Now with the help of Cardiff University’s Centre for Community Journalism, the Magnet is seeking to become more sustainable. It aims to produce a more regular printed newspaper (boosting advertising sales) and to recruit volunteers from the local community to help run this vital news service. There will be a public meeting held on 27 January 2015 at The Centre, Baglan, to discuss plans for Port Talbot Magnet as it enters this next phase of development.
Rachel Howells is one of the founding directors of Port Talbot Magnet and a former Editor of Big Issue Cymru. Rachel is also examining the hyperlocal news sector in her PhD at Cardiff University’s School of Journalism, Media and Cultural Studies. Rachel said: “The Magnet grew from seven journalists wanting to establish a dedicated community news service for Port Talbot. The grant funding from the Carnegie Trust enabled us to establish a printed newspaper that is just for Port Talbot, serving a much greater audience because of the door-to-door distribution we do.
“But we still need to keep working to secure the future of local news in Port Talbot. That’s why we are very excited to work with the Centre for Community Journalism. We want to develop the website, increase the regularity of the newspaper and engage with more local people. We also hope our news service will complement and enhance traditional media, by offering another voice, and also by reporting grass roots stories that they might not have the resources to cover, improving the media landscape for everyone. ”
“This will be a great legacy of the Carnegie Trust’s investment and we look forward to working with the Centre for Community Journalism to continue our journey to sustainability.”
Douglas White, Head of Advocacy at the Carnegie UK Trust, said: “It has been great to work with Rachel and the team over the past two years and to have helped the Port Talbot Magnet move towards sustainability through their printed newspaper.

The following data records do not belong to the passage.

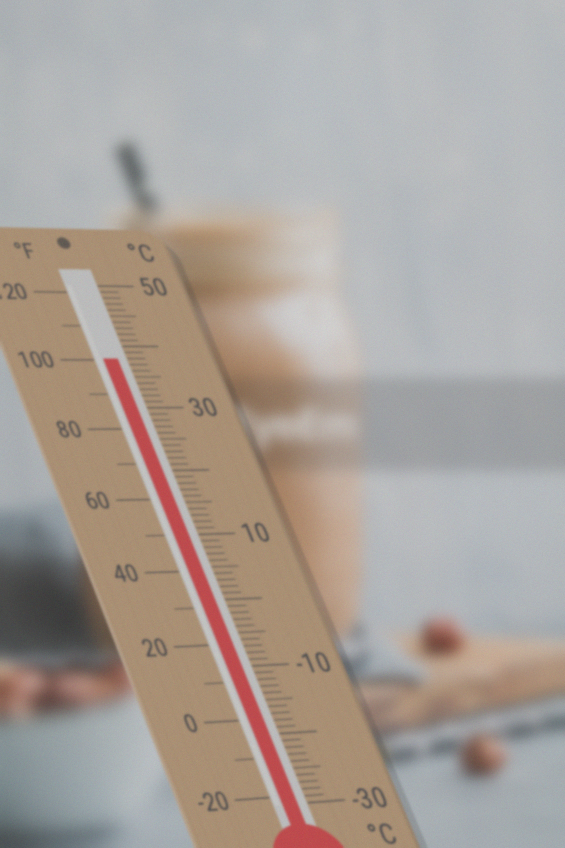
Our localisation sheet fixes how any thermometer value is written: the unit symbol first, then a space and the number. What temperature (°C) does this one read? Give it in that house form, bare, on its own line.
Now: °C 38
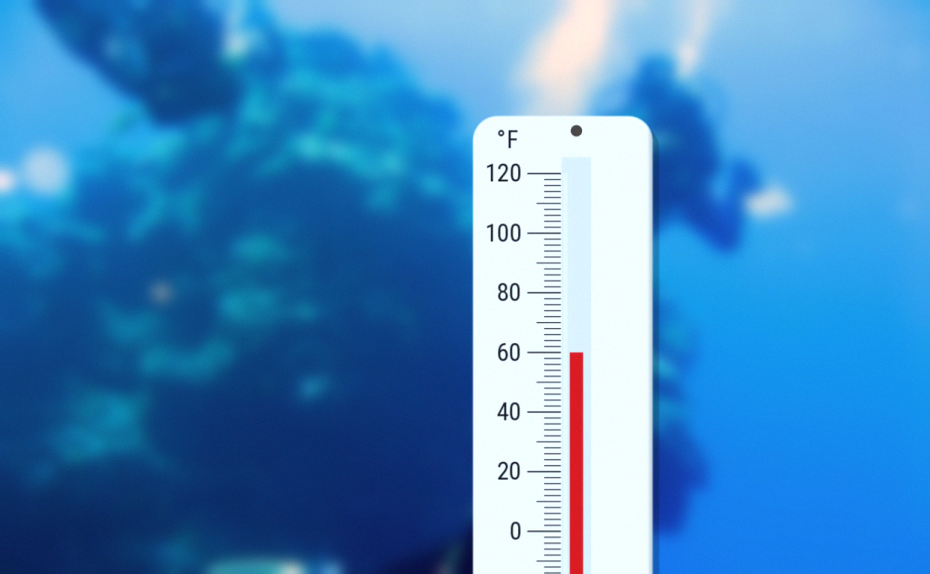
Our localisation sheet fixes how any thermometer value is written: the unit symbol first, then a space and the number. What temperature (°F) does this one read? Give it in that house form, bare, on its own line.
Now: °F 60
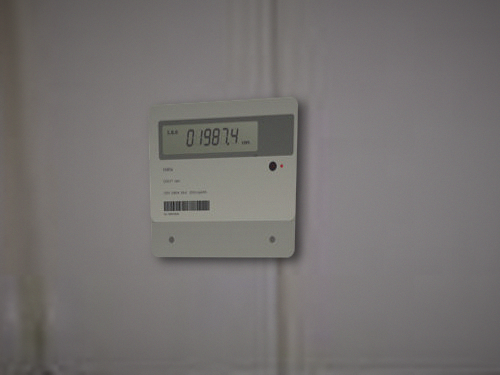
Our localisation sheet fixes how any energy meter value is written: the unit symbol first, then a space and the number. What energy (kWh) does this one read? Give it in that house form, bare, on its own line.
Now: kWh 1987.4
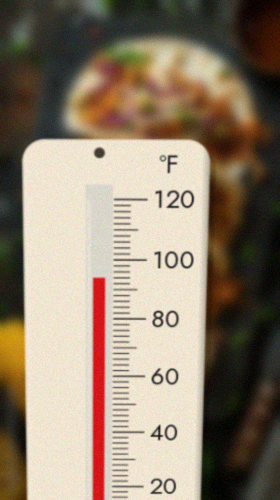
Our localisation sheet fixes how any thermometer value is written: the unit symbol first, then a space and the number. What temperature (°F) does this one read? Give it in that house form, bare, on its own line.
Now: °F 94
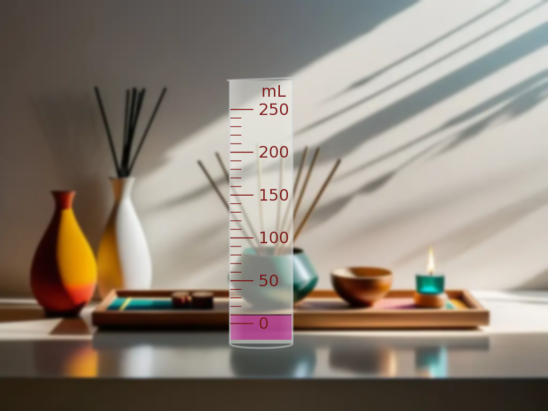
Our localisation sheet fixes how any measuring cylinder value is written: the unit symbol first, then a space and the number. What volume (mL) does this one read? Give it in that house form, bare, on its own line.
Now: mL 10
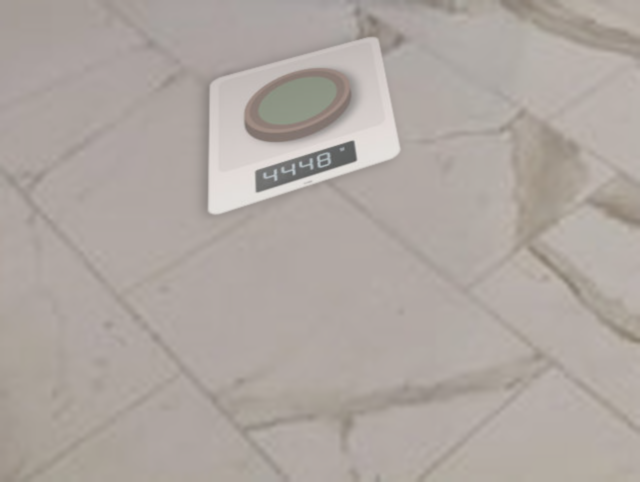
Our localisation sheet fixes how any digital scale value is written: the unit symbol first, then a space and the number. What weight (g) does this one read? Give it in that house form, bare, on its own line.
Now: g 4448
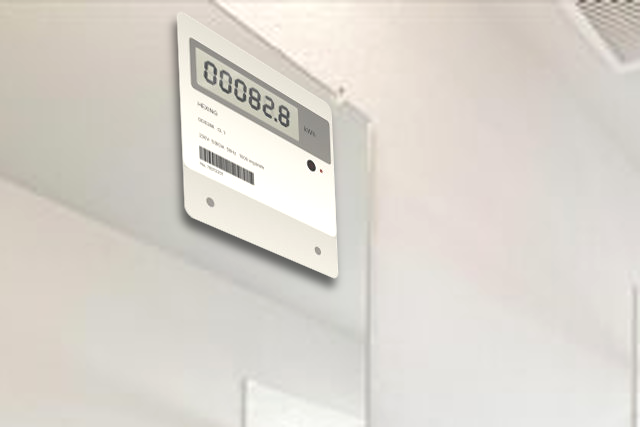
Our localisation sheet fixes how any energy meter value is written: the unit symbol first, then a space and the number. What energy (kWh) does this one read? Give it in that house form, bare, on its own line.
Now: kWh 82.8
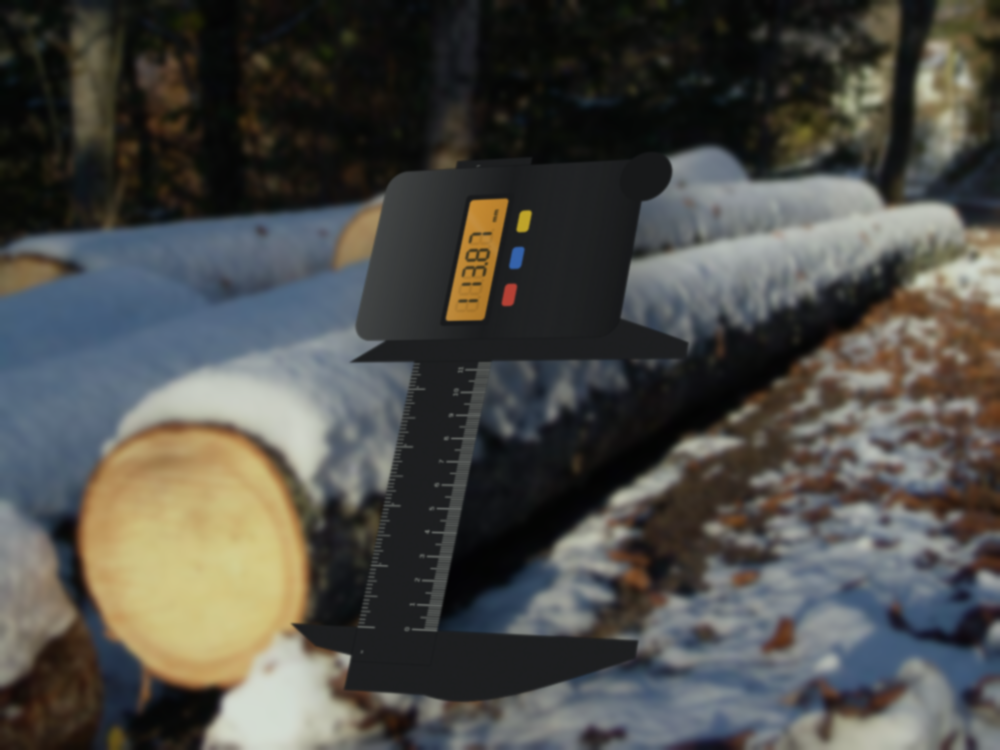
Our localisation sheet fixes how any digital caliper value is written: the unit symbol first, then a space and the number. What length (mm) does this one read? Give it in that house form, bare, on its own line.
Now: mm 113.87
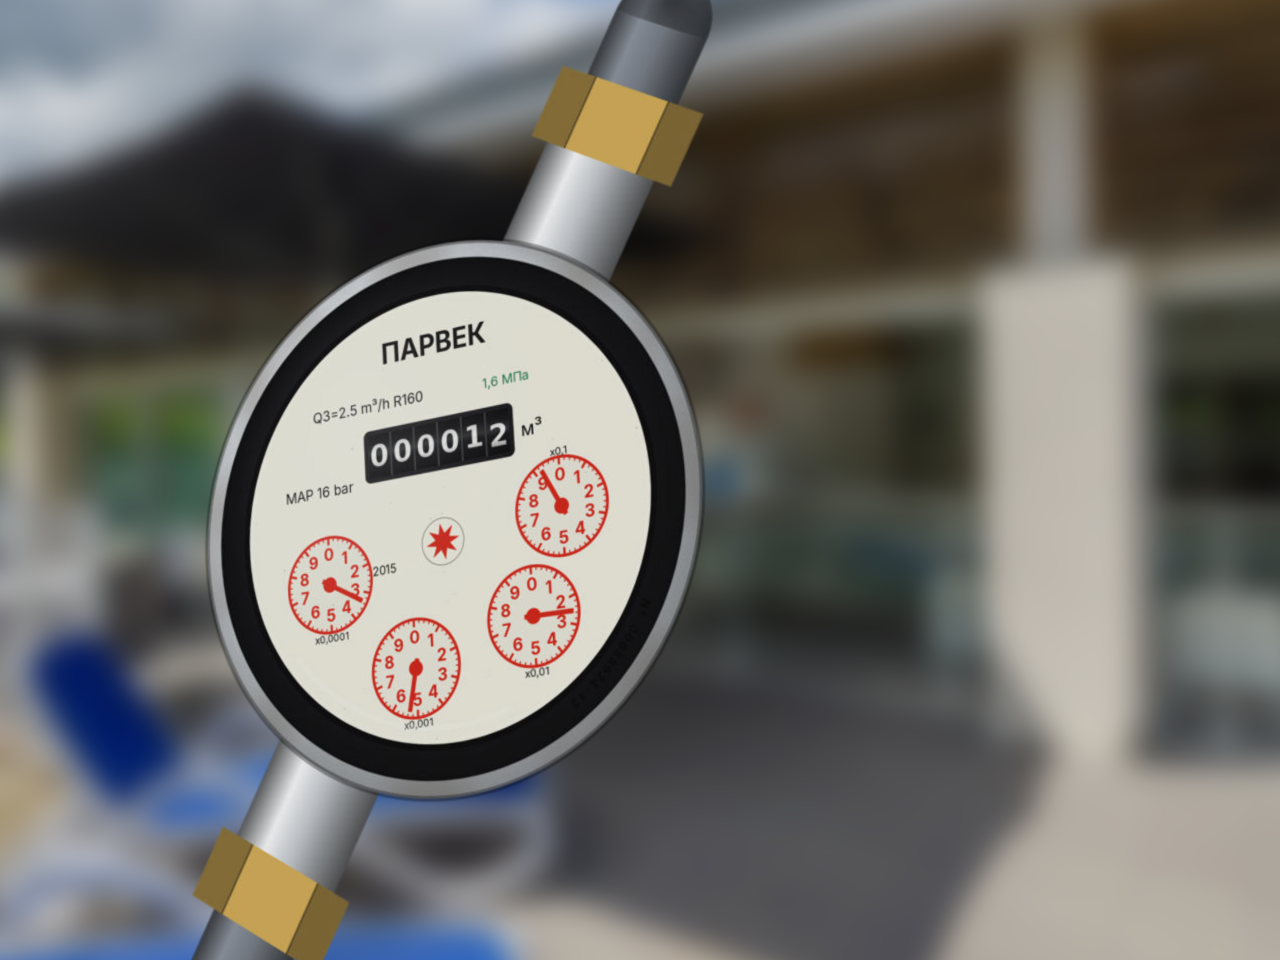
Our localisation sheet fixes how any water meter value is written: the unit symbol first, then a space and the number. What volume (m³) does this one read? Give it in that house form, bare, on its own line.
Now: m³ 11.9253
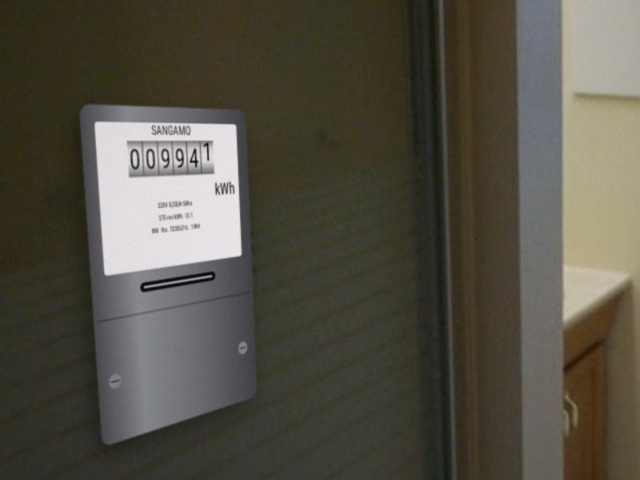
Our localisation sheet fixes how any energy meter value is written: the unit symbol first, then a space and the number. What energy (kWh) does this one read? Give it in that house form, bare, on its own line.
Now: kWh 9941
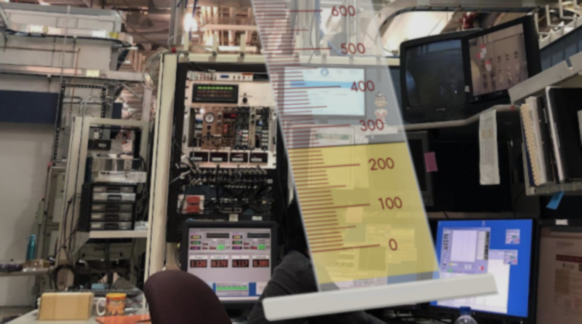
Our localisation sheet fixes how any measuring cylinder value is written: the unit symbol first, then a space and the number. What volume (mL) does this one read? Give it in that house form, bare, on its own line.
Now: mL 250
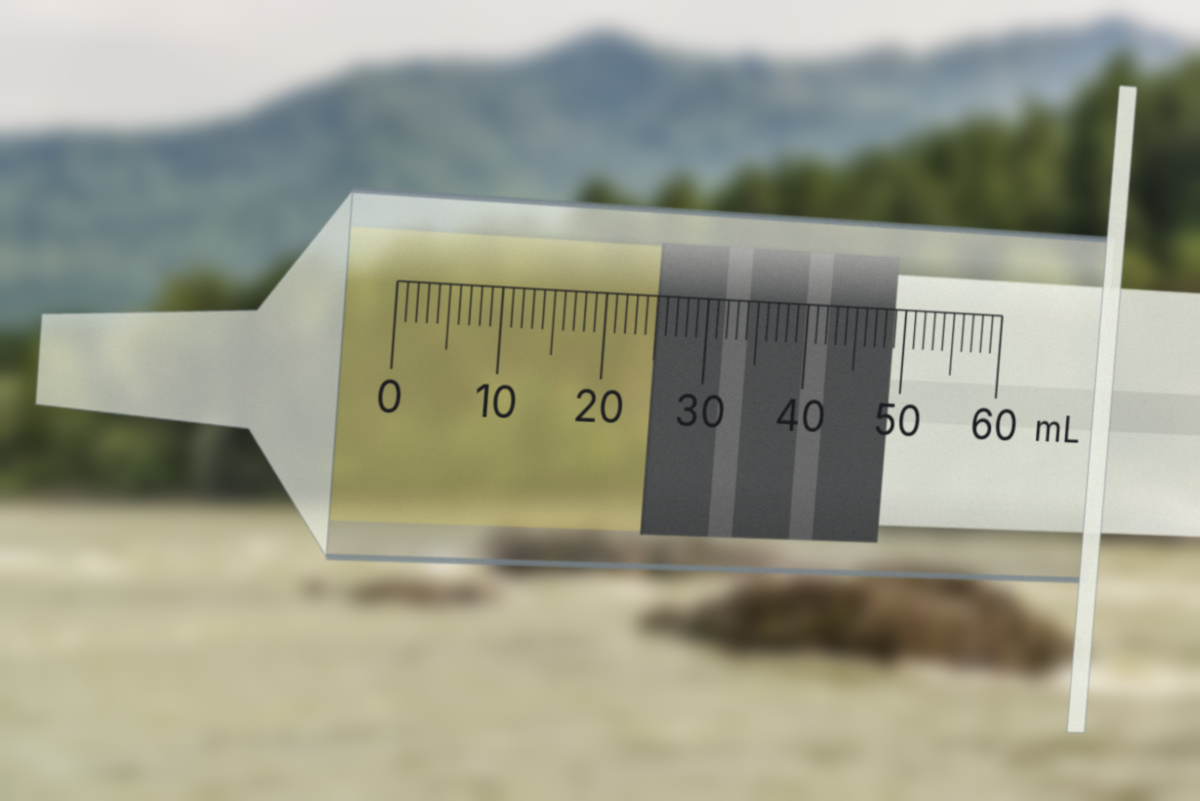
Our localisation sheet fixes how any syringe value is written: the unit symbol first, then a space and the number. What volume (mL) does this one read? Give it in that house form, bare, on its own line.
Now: mL 25
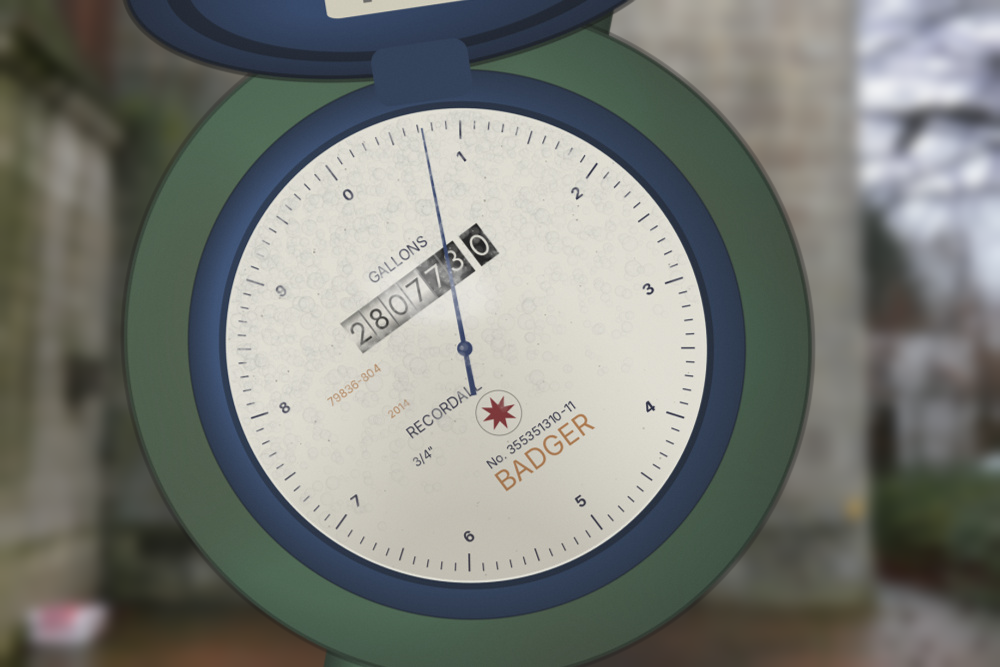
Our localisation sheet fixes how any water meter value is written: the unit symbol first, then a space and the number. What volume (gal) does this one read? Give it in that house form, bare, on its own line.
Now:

We’re delighted that they are now working with the Centre for Community Journalism to help them complete their journey. “
“Our new report shows that in return for a small investment, the Port Talbot Magnet and our other Carnegie Partners provided good value for money, focussed on local issues and brought their communities together. Based on their experiences, we’ve recommended a package of support measures to help local news organisations across the UK to flourish and grow. “
Cardiff University launched the UK’s first academic Centre for Community Journalism in 2013. The Centre for Community Journalism researches into this growing sector and offers networking, information and training for community journalists. As one of Cardiff University’s flagship Engagement Projects, the Centre for Community Journalism aims to set up or improve ten community news services in Wales, including the Port Talbot Magnet. The University’s flagship engagement projects work with communities on issues such as tackling poverty, boosting the economy, and improving health, education and wellbeing.
Here at the Centre for Community Journalism, we are committed to hyperlocal journalism.